→ Exercise input:
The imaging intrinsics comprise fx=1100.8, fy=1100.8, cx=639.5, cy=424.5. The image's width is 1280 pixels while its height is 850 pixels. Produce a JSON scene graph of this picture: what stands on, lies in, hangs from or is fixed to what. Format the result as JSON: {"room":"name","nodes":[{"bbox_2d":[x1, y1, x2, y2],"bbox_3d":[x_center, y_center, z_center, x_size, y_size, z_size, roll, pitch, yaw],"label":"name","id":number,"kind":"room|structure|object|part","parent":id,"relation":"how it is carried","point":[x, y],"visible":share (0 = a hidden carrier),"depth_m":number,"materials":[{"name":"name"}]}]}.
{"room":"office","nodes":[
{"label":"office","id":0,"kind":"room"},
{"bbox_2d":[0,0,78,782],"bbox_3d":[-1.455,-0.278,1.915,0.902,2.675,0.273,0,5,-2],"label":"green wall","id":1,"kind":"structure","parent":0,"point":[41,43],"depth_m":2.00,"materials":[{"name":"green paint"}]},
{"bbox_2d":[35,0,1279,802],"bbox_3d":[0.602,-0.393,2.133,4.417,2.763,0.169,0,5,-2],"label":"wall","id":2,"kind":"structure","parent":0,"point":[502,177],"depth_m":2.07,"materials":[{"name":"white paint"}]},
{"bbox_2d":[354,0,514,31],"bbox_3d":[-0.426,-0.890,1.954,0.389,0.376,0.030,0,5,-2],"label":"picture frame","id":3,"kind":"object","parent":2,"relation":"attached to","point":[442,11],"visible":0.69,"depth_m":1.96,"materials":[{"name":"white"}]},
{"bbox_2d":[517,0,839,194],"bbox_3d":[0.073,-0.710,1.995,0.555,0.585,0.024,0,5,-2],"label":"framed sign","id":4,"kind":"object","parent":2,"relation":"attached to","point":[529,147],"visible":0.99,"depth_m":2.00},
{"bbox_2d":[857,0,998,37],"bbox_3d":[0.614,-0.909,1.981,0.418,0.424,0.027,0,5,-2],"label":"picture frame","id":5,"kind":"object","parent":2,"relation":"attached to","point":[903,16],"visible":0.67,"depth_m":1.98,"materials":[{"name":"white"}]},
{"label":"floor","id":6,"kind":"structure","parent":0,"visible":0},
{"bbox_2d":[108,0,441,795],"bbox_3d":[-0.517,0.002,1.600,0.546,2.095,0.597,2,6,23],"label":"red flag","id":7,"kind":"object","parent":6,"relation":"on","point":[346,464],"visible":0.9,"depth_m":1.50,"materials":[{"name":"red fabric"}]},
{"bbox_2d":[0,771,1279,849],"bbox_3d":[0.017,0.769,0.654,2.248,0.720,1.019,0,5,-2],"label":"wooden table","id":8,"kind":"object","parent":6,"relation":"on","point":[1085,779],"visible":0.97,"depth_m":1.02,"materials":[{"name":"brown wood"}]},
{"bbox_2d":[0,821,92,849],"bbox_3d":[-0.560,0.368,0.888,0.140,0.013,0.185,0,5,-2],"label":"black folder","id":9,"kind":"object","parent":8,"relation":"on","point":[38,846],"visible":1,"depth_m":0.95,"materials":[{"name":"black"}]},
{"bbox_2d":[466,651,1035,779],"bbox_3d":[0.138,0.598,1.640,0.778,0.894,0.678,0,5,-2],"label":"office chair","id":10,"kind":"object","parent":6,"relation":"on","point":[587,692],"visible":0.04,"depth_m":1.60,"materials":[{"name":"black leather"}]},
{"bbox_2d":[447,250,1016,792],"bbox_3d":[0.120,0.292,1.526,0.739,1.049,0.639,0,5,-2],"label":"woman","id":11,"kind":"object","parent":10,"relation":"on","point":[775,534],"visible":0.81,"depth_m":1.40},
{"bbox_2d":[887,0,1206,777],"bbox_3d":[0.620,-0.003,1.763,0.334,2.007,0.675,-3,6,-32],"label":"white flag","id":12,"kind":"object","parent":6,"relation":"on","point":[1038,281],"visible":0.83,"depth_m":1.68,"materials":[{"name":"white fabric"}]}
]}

→ Task goal: Return each entry from above without altering a single character.

→ Response for this exercise:
The imaging intrinsics comprise fx=1100.8, fy=1100.8, cx=639.5, cy=424.5. The image's width is 1280 pixels while its height is 850 pixels. Produce a JSON scene graph of this picture: what stands on, lies in, hangs from or is fixed to what. Format the result as JSON: {"room":"name","nodes":[{"bbox_2d":[x1, y1, x2, y2],"bbox_3d":[x_center, y_center, z_center, x_size, y_size, z_size, roll, pitch, yaw],"label":"name","id":number,"kind":"room|structure|object|part","parent":id,"relation":"how it is carried","point":[x, y],"visible":share (0 = a hidden carrier),"depth_m":number,"materials":[{"name":"name"}]}]}.
{"room":"office","nodes":[
{"label":"office","id":0,"kind":"room"},
{"bbox_2d":[0,0,78,782],"bbox_3d":[-1.455,-0.278,1.915,0.902,2.675,0.273,0,5,-2],"label":"green wall","id":1,"kind":"structure","parent":0,"point":[41,43],"depth_m":2.00,"materials":[{"name":"green paint"}]},
{"bbox_2d":[35,0,1279,802],"bbox_3d":[0.602,-0.393,2.133,4.417,2.763,0.169,0,5,-2],"label":"wall","id":2,"kind":"structure","parent":0,"point":[502,177],"depth_m":2.07,"materials":[{"name":"white paint"}]},
{"bbox_2d":[354,0,514,31],"bbox_3d":[-0.426,-0.890,1.954,0.389,0.376,0.030,0,5,-2],"label":"picture frame","id":3,"kind":"object","parent":2,"relation":"attached to","point":[442,11],"visible":0.69,"depth_m":1.96,"materials":[{"name":"white"}]},
{"bbox_2d":[517,0,839,194],"bbox_3d":[0.073,-0.710,1.995,0.555,0.585,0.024,0,5,-2],"label":"framed sign","id":4,"kind":"object","parent":2,"relation":"attached to","point":[529,147],"visible":0.99,"depth_m":2.00},
{"bbox_2d":[857,0,998,37],"bbox_3d":[0.614,-0.909,1.981,0.418,0.424,0.027,0,5,-2],"label":"picture frame","id":5,"kind":"object","parent":2,"relation":"attached to","point":[903,16],"visible":0.67,"depth_m":1.98,"materials":[{"name":"white"}]},
{"label":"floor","id":6,"kind":"structure","parent":0,"visible":0},
{"bbox_2d":[108,0,441,795],"bbox_3d":[-0.517,0.002,1.600,0.546,2.095,0.597,2,6,23],"label":"red flag","id":7,"kind":"object","parent":6,"relation":"on","point":[346,464],"visible":0.9,"depth_m":1.50,"materials":[{"name":"red fabric"}]},
{"bbox_2d":[0,771,1279,849],"bbox_3d":[0.017,0.769,0.654,2.248,0.720,1.019,0,5,-2],"label":"wooden table","id":8,"kind":"object","parent":6,"relation":"on","point":[1085,779],"visible":0.97,"depth_m":1.02,"materials":[{"name":"brown wood"}]},
{"bbox_2d":[0,821,92,849],"bbox_3d":[-0.560,0.368,0.888,0.140,0.013,0.185,0,5,-2],"label":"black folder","id":9,"kind":"object","parent":8,"relation":"on","point":[38,846],"visible":1,"depth_m":0.95,"materials":[{"name":"black"}]},
{"bbox_2d":[466,651,1035,779],"bbox_3d":[0.138,0.598,1.640,0.778,0.894,0.678,0,5,-2],"label":"office chair","id":10,"kind":"object","parent":6,"relation":"on","point":[587,692],"visible":0.04,"depth_m":1.60,"materials":[{"name":"black leather"}]},
{"bbox_2d":[447,250,1016,792],"bbox_3d":[0.120,0.292,1.526,0.739,1.049,0.639,0,5,-2],"label":"woman","id":11,"kind":"object","parent":10,"relation":"on","point":[775,534],"visible":0.81,"depth_m":1.40},
{"bbox_2d":[887,0,1206,777],"bbox_3d":[0.620,-0.003,1.763,0.334,2.007,0.675,-3,6,-32],"label":"white flag","id":12,"kind":"object","parent":6,"relation":"on","point":[1038,281],"visible":0.83,"depth_m":1.68,"materials":[{"name":"white fabric"}]}
]}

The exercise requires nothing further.